Supplied passage:
_ _ _ _ _ _ _
The Company did however manage to
successfully secure alternative funding under a loan facility for
up to £4m with institutional investor, RiverFort Global
Opportunities PLC Limited, further to an agreement signed with MED
subsidiary Pyebridge Power Ltd ("Pyebridge") on 28 February
2024. This funding enabled the Company to take Pyebridge out
of care and maintenance with operations at Pyebridge set to
re-commence later in 2024.
In spite of the funding setbacks
referred to above good progress was made with pre-development
activities at the Company's remaining projects. In May 2023, we
received planning consent from the local council for Rochdale, thus
ensuring that this project now enjoys construction-ready status.
During February 2023 MED was also successful in obtaining T-1 and
T-4 Capacity Market ("CM") contracts for Pyebridge at tariffs of
£60/kW/pa for the T1 and a record tariff of £63/kW/pa for the T-4.
We are particularly pleased with the fact that the T-4 contract
replaced a previous T4 contract priced at £8/kW/pa.
During its initial 9-month period of
operation as a gas-fuelled flexible power plant from March to
November 2022, Pyebridge delivered exceptional returns, including
outperforming the market sales price by 88% and thus validating the
Company's strategy and ability to outperform the market principally
as a result of astute utilisation of trading algorithm, in
conjunction with its PPA Route-to-Market partner, Statkraft (see
RNS announcement dated 27 February 2023). During 2023, continuation
of the exceptional returns at Pyebridge were interrupted by
technical and market related challenges. These challenges
included the necessity for remediation work at Pyebridge following
a fire incident which resulted in a temporary suspension of
operations in the period 22 November 2022 to 17 February 2023. This
work was implemented to ensure that the site continues to operate
within required safety and regulatory parameters. Pyebridge also
faced some market related head winds during 2023 with the yearly
average electricity prices significantly less at £94.48/MWh (2022:
174.96 MWh). It was decided to put Pyebridge into care and
maintenance, in preparation for a significant overhaul work
programme planned for the site's engines in October 2023 and the
realistic expectation at the time, of significant investment
flowing into MED that would not only have allowed for the
refurbishment of the Pyebridge site, but also the concurrent
construction and commissioning of several of MED's remaining
projects not yet in production.
_ _ _ _ _ _ _
Source material:
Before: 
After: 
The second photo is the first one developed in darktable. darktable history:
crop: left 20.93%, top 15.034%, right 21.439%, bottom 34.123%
_ _ _ _ _ _ _
What you will do:
#1 In the passage about Pyebridge, by what percentage did Pyebridge outperform the market sales price during its initial 9-month period of operation?
#2 Retype the part of the passage about Pyebridge that opens with the words containing "In spite of" and closes with "enjoys construction-ready status.".

Answers below:
#1 88%

#2
In spite of the funding setbacks
referred to above good progress was made with pre-development
activities at the Company's remaining projects. In May 2023, we
received planning consent from the local council for Rochdale, thus
ensuring that this project now enjoys construction-ready status.